Establishing a novel inflammatory bowel disease prediction model based on gene markers identified from single nucleotide variants of the intestinal microbiota

Shuaiming Jiang 1,2, Denghui Chen 3, Chenchen Ma 1,2, Huanwei Liu 1,2, Shi Huang 4,, Jiachao Zhang 1,2,
PMCID: PMC10989788  PMID: 38868717

Abstract

The intestinal microbiota is a crucial environmental factor in the development of inflammatory bowel disease (IBD). The abundance of Faecalibacterium prausnitzii is significantly decreased in IBD patients, which is used as a biomarker for IBD diagnosis. However, this can be observed in both IBD and colorectal cancer, which would confound the diagnostic results. Thus, we first established a new model for predicting Crohn's disease (CD) with high precision according to gene characteristics based on single nucleotide variants (SNVs). Next, five gene markers belonging to two species, F. prausnitzii and Eubacterium rectale, that were enriched in the CD group were obtained to build a CD prediction model, and high accuracy in distinguishing the CD and control groups was observed in the discovery (area under curve [AUC] = 91.13%) and validation cohorts (AUC = 79.55%). The model still maintained high accuracy after expanding the healthy cohort (AUC = 89.75%). High disease specificity in distinguishing CD and CRC groups (AUC = 95.74%) was also proven. This study establishes a novel diagnostic method for predicting IBD that also provides unprecedented insight for the early, painless diagnosis of other non‐communicable diseases.
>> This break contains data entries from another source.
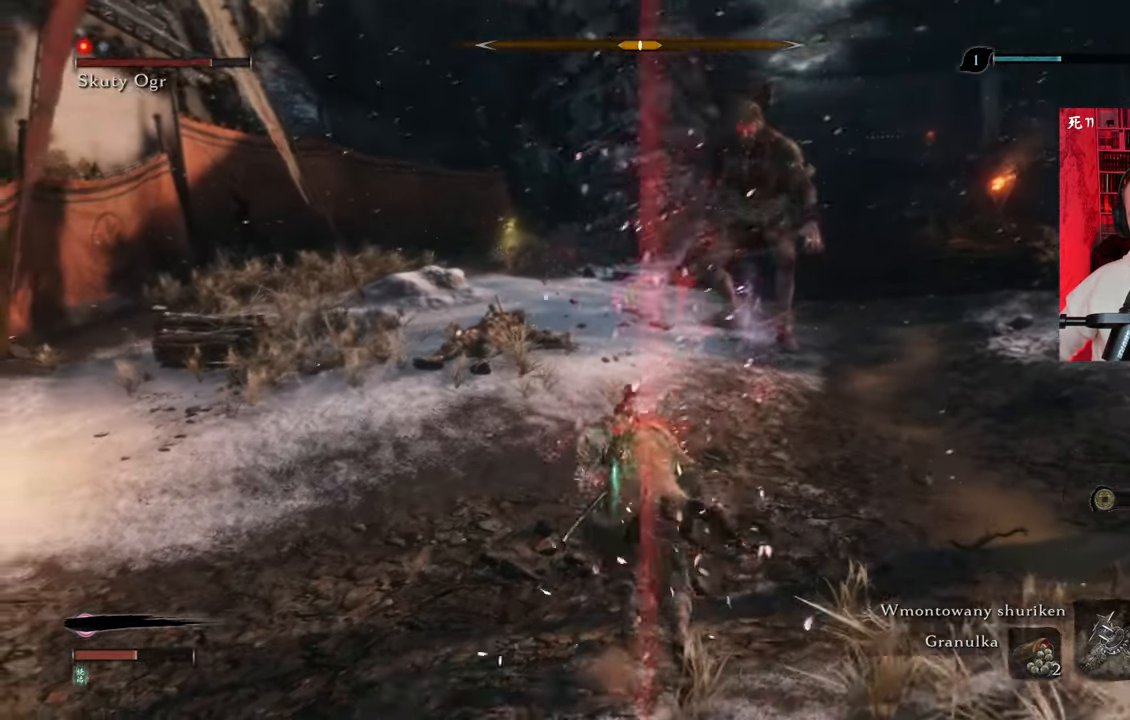
{"keys": ["w"], "mouse": [], "events": []}
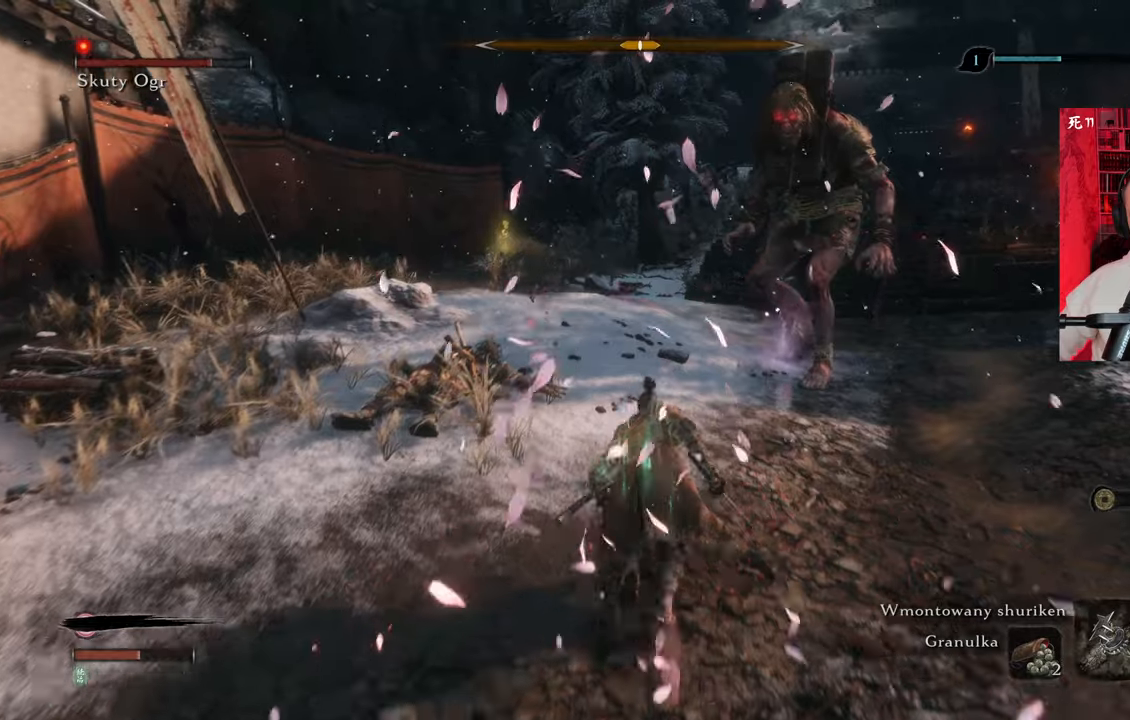
{"keys": ["w"], "mouse": [], "events": [[17, "a", "down"], [17, "shift", "down"], [217, "a", "up"], [217, "shift", "up"]]}
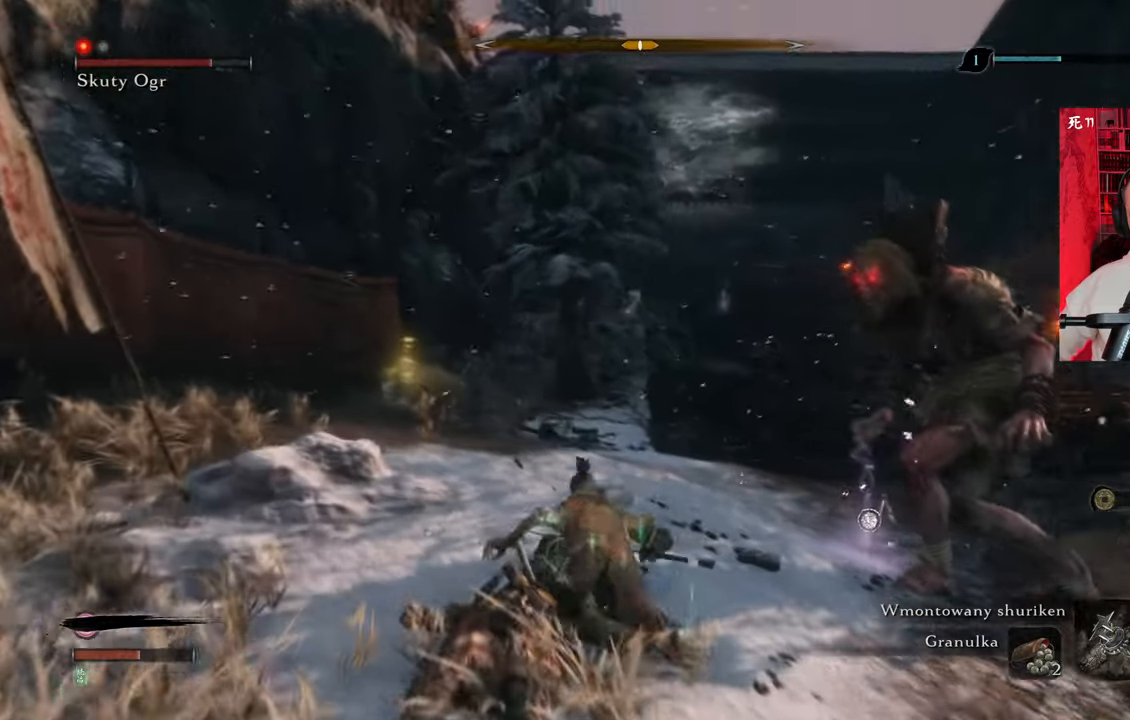
{"keys": ["w"], "mouse": [], "events": [[217, "a", "down"], [417, "a", "up"], [417, "mouse_left", "down"], [500, "mouse_left", "up"]]}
Keywords: diagnostic markers, inflammatory bowel disease, intestinal microbiota, metagenome, single nucleotide variants

Specific gene characteristics based on single nucleotide variants were identified in intestinal microbiota genes of inflammatory bowel disease (IBD) patients. A novel and accurate diagnostic method for predicting IBD was established. Faecalibacterium prausnitzii showed a decreased abundance in different diseases and carried disease‐specific mutation sites within genes.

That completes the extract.